==== Page text ====
Digital Sovereignty for the People in the Post-Pandemic World
We are still in the midst of a global emergency, which represents an unprecedented economic shock, that forced us to adapt, think in a new way and act quickly. Decades of economic polarization have increased inequalities, with many people facing debilitating insecurity. The lockdown has led to more economic damage and further economic polarization. Many people consider the economy as a system to which they do not feel they belong, a system designed to favor others.
The crisis we are experiencing creates the opportunity to articulate a new direction for our society. Will Covid-19 reconfigure our society? Will this tragedy also be turned into a once-in-a-lifetime opportunity to rebuild better economies? The pandemic makes radical and future-oriented political action even more urgent. Crises, whether wars or pandemics, can sometimes feed the social imagination. New pacts must be forged and the old rules must be deeply transformed. The deeper the crisis, the more likely it is that people are not asking for a return to normal, but a leap towards something different and better, directing policies and investments towards projects that transform our economy, projecting us into a digital and carbon-neutral future.
==== Data section ====
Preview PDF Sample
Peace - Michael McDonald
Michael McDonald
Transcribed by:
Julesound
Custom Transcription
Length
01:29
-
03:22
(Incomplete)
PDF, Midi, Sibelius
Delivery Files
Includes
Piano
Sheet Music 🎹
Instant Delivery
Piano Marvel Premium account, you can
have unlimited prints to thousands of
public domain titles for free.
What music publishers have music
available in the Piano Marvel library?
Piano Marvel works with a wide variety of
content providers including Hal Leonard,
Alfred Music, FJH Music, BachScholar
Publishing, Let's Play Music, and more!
====
==== Data section ====
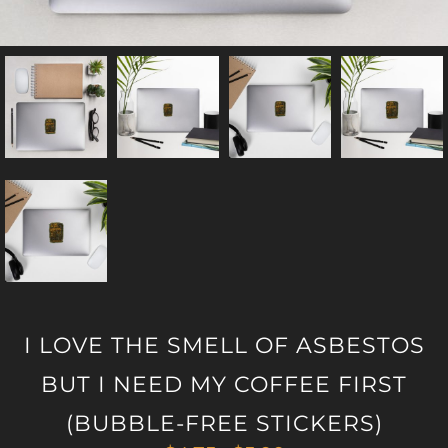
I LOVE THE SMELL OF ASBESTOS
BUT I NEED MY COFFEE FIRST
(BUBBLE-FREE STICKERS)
====
==== Data section ====
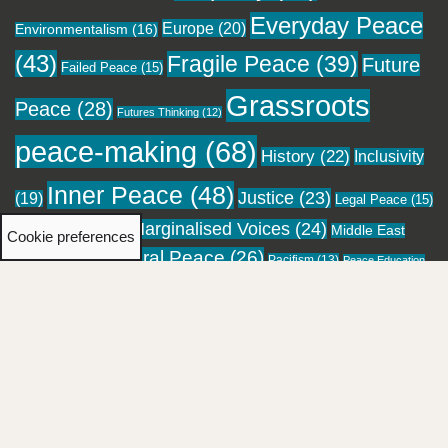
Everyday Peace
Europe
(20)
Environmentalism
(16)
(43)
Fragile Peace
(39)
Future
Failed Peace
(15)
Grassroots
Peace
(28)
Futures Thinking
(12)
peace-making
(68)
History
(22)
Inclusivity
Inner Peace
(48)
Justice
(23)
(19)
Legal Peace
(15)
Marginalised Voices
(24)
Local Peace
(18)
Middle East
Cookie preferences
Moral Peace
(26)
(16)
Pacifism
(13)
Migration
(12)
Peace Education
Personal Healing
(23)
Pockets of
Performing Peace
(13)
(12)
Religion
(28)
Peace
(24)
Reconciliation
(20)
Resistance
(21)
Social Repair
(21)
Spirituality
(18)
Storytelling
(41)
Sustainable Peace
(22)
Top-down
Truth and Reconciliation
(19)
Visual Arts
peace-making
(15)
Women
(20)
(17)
====
» **Task**: According to the text on digital sovereignty, what has the lockdown led to?

» **Solution to this task**: More economic damage and further economic polarization.